Tip #5: Use Prometheus
Many companies rely on having scripts written that test their services, believing that these pre-written scripts are crucial to effective monitoring. They believe that these scripts take the burden off of their shoulders and allows them to focus more on the issues that matter.
We have a different perspective.
We use Prometheus, which easily plugs into any development environment. It is built with the idea of scraping up all available metrics exposed at an endpoint and then storing it for future evaluation as needed. Compared to pre-written scripts, it takes much of the pain out of reliably testing your services.
Tip #6: Triaging Using PagerDuty
PagerDuty is one of the most valuable tools you can invest in. If you ask any engineering manager from a world class technology company, they’ll quickly nod their head in agreement.
Without this turning into an advertisement for a specific tool (there are alternatives, though they are less widely used), PagerDuty is almost required to bring your monitoring services up to par with your competition.
It will notify you when incidents occur, give you pertinent information so you can resolve the issue, and allow you to focus on solving issues rather than figuring out what the issues are. That saves you time and money
Tip #7: Know What You’re Tracking
At the end of the day, none of these tips are going to be useful if you don’t identify which key metrics are worth tracking.
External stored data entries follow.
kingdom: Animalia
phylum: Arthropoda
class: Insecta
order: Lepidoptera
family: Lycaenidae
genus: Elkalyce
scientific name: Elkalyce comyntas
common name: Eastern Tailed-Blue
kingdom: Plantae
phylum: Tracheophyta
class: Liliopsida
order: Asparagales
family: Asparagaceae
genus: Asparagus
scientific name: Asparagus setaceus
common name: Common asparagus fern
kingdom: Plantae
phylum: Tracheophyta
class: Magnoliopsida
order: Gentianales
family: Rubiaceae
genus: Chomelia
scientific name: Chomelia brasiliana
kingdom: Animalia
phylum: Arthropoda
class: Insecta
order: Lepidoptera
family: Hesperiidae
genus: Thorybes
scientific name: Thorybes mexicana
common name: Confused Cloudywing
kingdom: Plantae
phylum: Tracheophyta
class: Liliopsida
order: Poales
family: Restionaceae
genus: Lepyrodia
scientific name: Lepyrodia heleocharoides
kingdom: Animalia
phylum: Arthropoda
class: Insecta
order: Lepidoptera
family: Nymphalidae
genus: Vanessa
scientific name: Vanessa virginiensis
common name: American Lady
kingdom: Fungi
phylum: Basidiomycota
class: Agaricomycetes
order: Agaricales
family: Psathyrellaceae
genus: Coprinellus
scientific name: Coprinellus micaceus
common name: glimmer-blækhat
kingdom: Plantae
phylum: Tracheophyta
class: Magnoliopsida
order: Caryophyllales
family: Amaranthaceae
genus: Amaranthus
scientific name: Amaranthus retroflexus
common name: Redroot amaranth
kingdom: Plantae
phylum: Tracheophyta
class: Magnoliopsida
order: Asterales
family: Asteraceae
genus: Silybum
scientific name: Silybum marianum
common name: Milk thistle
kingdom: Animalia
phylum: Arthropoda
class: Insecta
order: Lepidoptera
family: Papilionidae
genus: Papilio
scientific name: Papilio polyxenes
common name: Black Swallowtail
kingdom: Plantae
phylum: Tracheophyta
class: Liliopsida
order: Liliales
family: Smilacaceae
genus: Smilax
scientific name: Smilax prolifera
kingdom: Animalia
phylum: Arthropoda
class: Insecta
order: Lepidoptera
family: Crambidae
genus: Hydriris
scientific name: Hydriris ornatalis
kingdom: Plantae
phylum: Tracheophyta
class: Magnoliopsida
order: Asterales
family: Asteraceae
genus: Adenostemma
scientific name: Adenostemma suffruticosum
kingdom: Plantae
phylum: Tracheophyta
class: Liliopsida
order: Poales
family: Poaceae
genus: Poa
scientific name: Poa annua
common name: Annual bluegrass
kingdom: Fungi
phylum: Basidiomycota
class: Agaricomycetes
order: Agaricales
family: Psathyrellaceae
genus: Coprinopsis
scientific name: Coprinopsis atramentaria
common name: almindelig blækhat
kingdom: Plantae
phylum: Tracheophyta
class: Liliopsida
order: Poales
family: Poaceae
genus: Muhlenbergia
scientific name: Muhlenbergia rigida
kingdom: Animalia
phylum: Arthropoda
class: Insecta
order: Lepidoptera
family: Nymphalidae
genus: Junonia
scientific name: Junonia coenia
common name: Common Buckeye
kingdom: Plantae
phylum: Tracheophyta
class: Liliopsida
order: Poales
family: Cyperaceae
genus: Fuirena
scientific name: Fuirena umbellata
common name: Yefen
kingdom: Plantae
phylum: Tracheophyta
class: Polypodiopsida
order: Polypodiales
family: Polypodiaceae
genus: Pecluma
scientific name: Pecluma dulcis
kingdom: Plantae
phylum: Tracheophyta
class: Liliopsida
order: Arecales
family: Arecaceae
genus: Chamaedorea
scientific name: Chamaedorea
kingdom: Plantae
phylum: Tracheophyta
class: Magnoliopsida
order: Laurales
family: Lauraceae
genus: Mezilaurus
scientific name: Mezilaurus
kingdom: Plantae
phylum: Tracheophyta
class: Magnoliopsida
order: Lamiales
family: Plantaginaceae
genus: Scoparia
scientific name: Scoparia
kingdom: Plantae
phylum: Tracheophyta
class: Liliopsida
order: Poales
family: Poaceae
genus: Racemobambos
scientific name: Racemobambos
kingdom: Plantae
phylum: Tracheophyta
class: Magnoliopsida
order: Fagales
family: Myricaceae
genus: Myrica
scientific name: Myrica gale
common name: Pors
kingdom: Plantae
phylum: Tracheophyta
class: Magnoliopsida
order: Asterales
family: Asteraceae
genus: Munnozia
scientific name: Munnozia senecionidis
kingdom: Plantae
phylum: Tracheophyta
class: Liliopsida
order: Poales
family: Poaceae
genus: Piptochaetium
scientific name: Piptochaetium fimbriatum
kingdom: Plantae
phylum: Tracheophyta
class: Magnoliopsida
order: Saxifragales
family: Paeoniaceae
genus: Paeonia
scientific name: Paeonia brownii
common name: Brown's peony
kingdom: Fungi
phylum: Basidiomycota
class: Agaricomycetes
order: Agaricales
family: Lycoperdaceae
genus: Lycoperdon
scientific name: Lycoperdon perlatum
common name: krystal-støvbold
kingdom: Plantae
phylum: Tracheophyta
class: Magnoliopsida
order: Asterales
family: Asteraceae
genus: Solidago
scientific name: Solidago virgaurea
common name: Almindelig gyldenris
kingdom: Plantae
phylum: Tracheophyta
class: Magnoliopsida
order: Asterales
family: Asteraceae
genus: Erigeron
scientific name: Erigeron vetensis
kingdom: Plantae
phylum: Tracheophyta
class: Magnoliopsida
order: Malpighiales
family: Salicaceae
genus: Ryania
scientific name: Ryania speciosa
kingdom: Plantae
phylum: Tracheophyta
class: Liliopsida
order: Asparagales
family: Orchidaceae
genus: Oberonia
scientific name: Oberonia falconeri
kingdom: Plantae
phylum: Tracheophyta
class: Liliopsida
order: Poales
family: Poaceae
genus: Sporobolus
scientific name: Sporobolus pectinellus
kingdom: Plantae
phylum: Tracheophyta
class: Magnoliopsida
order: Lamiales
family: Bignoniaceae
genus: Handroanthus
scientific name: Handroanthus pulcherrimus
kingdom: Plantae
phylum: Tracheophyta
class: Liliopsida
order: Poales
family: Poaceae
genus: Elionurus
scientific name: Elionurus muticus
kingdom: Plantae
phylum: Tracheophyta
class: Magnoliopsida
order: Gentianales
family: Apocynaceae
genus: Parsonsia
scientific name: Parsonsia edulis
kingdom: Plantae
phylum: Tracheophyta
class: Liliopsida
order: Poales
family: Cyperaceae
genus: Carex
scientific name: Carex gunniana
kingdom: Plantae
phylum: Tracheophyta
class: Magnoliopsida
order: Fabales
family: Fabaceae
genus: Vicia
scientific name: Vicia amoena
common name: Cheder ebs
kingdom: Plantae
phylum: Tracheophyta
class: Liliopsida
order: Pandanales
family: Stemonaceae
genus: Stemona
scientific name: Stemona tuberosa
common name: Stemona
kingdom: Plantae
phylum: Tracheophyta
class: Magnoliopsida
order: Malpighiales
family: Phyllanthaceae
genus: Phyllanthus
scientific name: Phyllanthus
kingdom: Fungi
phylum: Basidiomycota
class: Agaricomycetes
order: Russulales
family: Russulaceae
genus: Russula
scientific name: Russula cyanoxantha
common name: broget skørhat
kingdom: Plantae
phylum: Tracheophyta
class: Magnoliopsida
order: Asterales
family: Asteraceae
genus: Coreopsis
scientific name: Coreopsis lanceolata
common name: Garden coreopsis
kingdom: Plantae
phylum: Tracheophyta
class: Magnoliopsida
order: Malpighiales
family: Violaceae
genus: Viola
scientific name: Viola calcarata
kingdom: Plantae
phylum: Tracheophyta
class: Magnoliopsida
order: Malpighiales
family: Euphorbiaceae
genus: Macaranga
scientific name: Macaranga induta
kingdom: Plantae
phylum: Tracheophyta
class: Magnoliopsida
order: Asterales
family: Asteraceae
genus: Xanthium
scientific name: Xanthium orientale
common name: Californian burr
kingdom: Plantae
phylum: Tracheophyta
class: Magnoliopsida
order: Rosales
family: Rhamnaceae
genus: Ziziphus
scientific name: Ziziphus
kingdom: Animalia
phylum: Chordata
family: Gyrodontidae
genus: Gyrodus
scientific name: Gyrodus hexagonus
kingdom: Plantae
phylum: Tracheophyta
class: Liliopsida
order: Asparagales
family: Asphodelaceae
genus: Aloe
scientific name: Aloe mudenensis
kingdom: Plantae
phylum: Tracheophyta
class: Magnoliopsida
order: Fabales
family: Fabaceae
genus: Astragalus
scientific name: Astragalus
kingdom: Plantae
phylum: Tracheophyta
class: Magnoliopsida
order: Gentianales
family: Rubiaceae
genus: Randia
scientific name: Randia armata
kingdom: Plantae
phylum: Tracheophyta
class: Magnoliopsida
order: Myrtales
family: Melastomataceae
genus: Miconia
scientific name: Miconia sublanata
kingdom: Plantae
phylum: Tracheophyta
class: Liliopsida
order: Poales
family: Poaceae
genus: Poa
Depending on your service and how your users use it these could be memory, CPU, and disk usage, or network bandwidth, or any number of other variables.
On a more granular level, you should also make sure you know what application-specific metrics need to be tracked. These will be different for every application, but if you closely examine how your users are using your service you’ll quickly be able to see where potential bottlenecks are.
Bonus: Communicating Service Outages with Users
You need a service uptime dashboard. It’s a requirement for any business that people will notice in the event of an outage. This isn’t strictly related to how you monitor your services, but it should be considered part of the same meta-problem: building infrastructure that is ready for whatever is thrown at it.
There are plenty of options for this providing this dashboard and these answers, from building it in-house, to outsourcing to a third-party tool, but whatever you choose make sure you remember: Your users will want answers, so anticipate how you’re going to provide those answers.